Sunday, 29 January, 2023

Britain stuck on recession path despite growth rebound

Britain stuck on recession path despite growth rebound

LONDON: Britain's economy remains on course for a long-lasting recession on fallout from the highest inflation in decades, analysts said on Monday, even if official data showed growth in October.

Gross domestic product rebounded 0.5 percent in the month, the Office for National Statistics (ONS) said. GDP had dropped 0.6 percent in September, in part owing to businesses closing for the funeral of Queen Elizabeth II, reports AFP.

ONS director of economic statistics, Darren Morgan, said the economy was helped in October especially by car sales which "rebounded after a very poor September, while the health sector also saw a strong month".

Despite the rebound, Britain's finance minister Jeremy Hunt spoke of "a tough road ahead".

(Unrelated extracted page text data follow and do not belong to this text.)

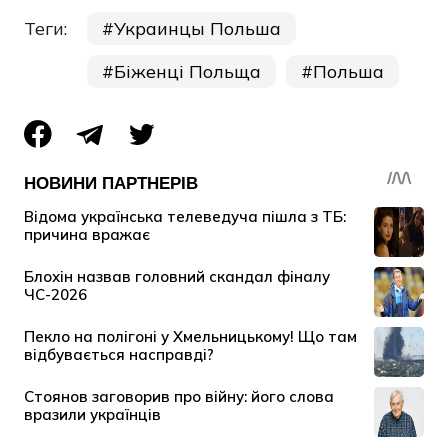
Теги:
Украинцы Польша
Біженці Польща
Польша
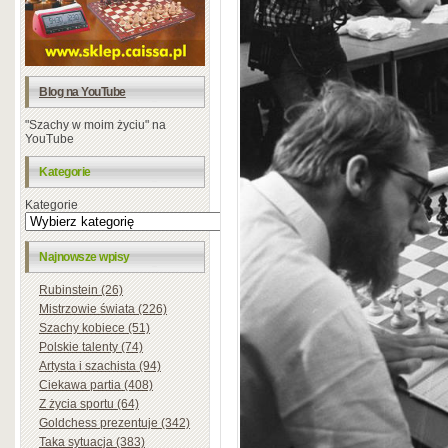
Blog na YouTube
"Szachy w moim życiu" na
YouTube
Kategorie
Kategorie
Najnowsze wpisy
Rubinstein (26)
Mistrzowie świata (226)
Szachy kobiece (51)
Polskie talenty (74)
Artysta i szachista (94)
Ciekawa partia (408)
Z życia sportu (64)
Goldchess prezentuje (342)
Taka sytuacja (383)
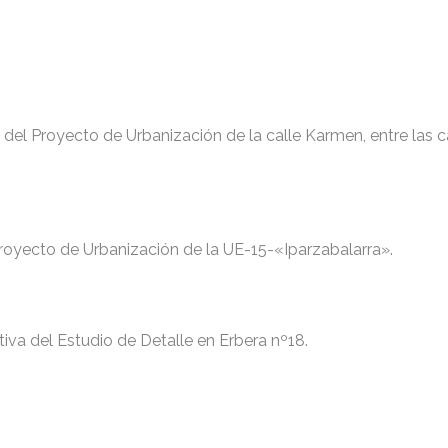
l del Proyecto de Urbanización de la calle Karmen, entre las c
 Proyecto de Urbanización de la UE-15-«Iparzabalarra».
tiva del Estudio de Detalle en Erbera nº18.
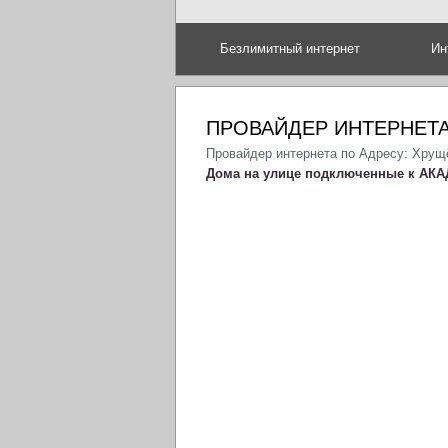
Безлимитный интернет
Ин
ПРОВАЙДЕР ИНТЕРНЕТА
Провайдер интернета по Адресу: Хрущ
Дома на улице подключенные к АКА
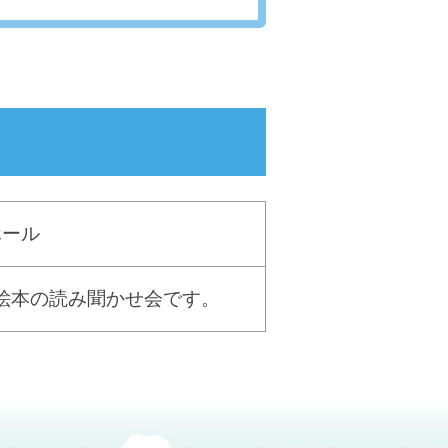
ホール
絵本の読み聞かせ会です。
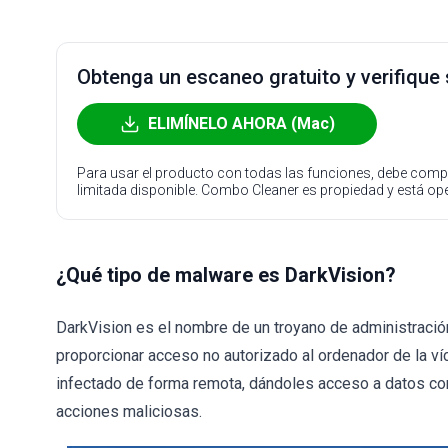
Obtenga un escaneo gratuito y verifique
ELIMÍNELO AHORA (Mac)
Para usar el producto con todas las funciones, debe compr
limitada disponible. Combo Cleaner es propiedad y está o
¿Qué tipo de malware es DarkVision?
DarkVision es el nombre de un troyano de administració
proporcionar acceso no autorizado al ordenador de la víc
infectado de forma remota, dándoles acceso a datos conf
acciones maliciosas.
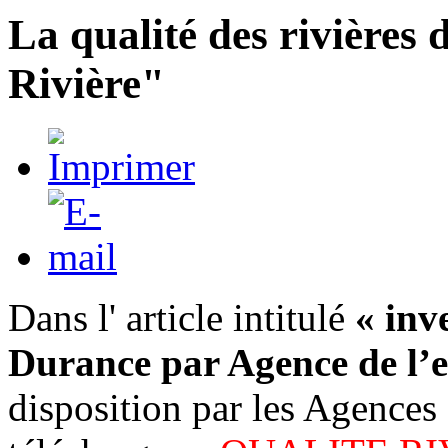
La qualité des rivières 
Rivière"
Dans l' article intitulé
« inv
Durance par Agence de l’
disposition par les Agences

"High inflation, exacerbated by (Russian President Vladimir) Putin's illegal war, is slowing growth across the world, with the IMF predicting a third of the world economy will be in recession this year or next," he said in a statement.

The UK government and Bank of England have each said they believe Britain is already in a recession that the BoE expects to last all next year.

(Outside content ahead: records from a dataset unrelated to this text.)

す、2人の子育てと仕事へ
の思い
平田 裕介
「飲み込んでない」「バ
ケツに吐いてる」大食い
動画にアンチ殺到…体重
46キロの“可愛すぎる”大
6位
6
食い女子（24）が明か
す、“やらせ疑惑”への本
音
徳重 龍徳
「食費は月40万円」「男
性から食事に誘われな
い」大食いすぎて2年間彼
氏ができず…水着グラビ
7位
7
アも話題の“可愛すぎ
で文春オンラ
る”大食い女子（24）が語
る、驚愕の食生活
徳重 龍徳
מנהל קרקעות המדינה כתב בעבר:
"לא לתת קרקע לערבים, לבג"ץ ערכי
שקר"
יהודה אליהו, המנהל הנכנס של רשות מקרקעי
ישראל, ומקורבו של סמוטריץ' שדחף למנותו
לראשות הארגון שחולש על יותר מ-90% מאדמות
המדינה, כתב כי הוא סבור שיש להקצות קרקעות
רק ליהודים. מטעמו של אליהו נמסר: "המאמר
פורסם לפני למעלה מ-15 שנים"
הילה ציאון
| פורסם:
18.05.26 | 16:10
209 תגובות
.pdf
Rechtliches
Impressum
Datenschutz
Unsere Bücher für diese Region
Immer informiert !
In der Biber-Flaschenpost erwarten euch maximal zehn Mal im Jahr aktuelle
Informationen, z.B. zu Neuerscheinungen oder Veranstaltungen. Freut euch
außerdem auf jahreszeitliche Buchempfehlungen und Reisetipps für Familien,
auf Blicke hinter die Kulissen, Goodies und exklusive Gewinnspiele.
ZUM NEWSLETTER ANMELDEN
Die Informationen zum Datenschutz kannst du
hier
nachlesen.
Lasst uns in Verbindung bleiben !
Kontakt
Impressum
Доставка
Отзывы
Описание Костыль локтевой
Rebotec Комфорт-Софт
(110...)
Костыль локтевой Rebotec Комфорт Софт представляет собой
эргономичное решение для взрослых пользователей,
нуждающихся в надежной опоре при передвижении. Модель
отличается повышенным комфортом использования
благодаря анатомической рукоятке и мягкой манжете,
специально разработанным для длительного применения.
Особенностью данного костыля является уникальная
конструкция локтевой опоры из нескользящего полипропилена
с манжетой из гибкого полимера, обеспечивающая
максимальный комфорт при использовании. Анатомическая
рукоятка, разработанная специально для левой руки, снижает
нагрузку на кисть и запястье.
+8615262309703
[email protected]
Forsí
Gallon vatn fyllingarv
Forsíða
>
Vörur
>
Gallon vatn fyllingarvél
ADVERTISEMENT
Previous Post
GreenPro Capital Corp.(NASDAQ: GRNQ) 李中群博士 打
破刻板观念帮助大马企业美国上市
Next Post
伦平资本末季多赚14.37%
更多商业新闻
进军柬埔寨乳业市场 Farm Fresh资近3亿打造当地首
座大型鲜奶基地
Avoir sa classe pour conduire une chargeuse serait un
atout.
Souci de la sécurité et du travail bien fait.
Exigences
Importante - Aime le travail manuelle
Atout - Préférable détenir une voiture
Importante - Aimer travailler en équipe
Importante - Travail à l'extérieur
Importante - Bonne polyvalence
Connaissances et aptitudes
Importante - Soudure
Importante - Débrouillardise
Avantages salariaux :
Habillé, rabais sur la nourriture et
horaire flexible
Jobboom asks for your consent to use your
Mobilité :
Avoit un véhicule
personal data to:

The main reason for the bleak outlook is fallout from British inflation, which at above 11 percent is the country's highest level in more than 40 years.

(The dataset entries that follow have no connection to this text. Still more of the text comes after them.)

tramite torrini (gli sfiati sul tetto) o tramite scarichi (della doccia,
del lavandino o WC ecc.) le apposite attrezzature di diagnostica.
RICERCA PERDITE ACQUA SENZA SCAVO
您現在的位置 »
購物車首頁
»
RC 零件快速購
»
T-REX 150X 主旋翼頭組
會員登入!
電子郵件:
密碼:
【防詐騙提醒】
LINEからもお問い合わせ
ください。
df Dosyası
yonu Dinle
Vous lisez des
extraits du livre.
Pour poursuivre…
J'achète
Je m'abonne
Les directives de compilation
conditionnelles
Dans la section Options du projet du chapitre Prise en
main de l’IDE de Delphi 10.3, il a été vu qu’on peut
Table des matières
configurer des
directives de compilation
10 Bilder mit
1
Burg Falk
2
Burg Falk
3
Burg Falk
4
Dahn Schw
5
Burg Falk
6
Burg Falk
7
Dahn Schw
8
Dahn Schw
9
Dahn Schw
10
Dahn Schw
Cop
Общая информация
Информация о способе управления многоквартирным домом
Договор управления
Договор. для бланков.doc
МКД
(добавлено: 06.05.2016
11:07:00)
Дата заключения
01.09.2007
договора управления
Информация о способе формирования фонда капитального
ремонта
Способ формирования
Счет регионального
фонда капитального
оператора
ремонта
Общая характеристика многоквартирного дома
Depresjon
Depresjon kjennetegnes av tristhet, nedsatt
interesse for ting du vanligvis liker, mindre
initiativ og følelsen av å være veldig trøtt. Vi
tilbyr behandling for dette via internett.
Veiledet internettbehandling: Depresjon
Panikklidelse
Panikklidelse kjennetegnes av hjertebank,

Britons are seeing their wages squeezed, triggering mass strike action by public and private sector workers across the UK.

Energy bills and food prices have rocketed this year on supply constraints caused by Russia's invasion of Ukraine and the reopening of economies from pandemic lockdowns.

Britain's economy has further been hit by recent political turmoil and surging interest rates to try and cool inflation.

The Bank of England is on Thursday expected to raise its main interest rate for a ninth meeting in a row.

"The surprisingly strong rise (in October GDP) could tilt the Bank of England towards another bumper 75 basis-points interest rate hike... depending on the labour market and inflation data on Tuesday and Wednesday," noted Ruth Gregory, senior economist at Capital Economics.

Analysts are forecasting the Federal Reserve and European Central Bank to announce smaller rate hikes at their meetings this week compared with recent decisions.

"Monetary policy conditions are set to tighten further, with the Bank of England likely to raise its policy rate by 50 basis points to 3.5 percent this week and then to a peak of 4.0 percent in February 2023," forecast Raj Badiani, principal economist at S&P Global Market Intelligence.

"The return to growth in October was expected and supports our assessment that the anticipated recession is likely to be shallow at first before deepening in early 2023."

He added, however, that data showing "the economy faltering in the three months to October suggests the recession appeared to start in the third quarter of 2022, (and)... is expected to last for four quarters".

The BoE has also said Brexit is hurting the UK economy, with the country's departure from the European Union hitting trade.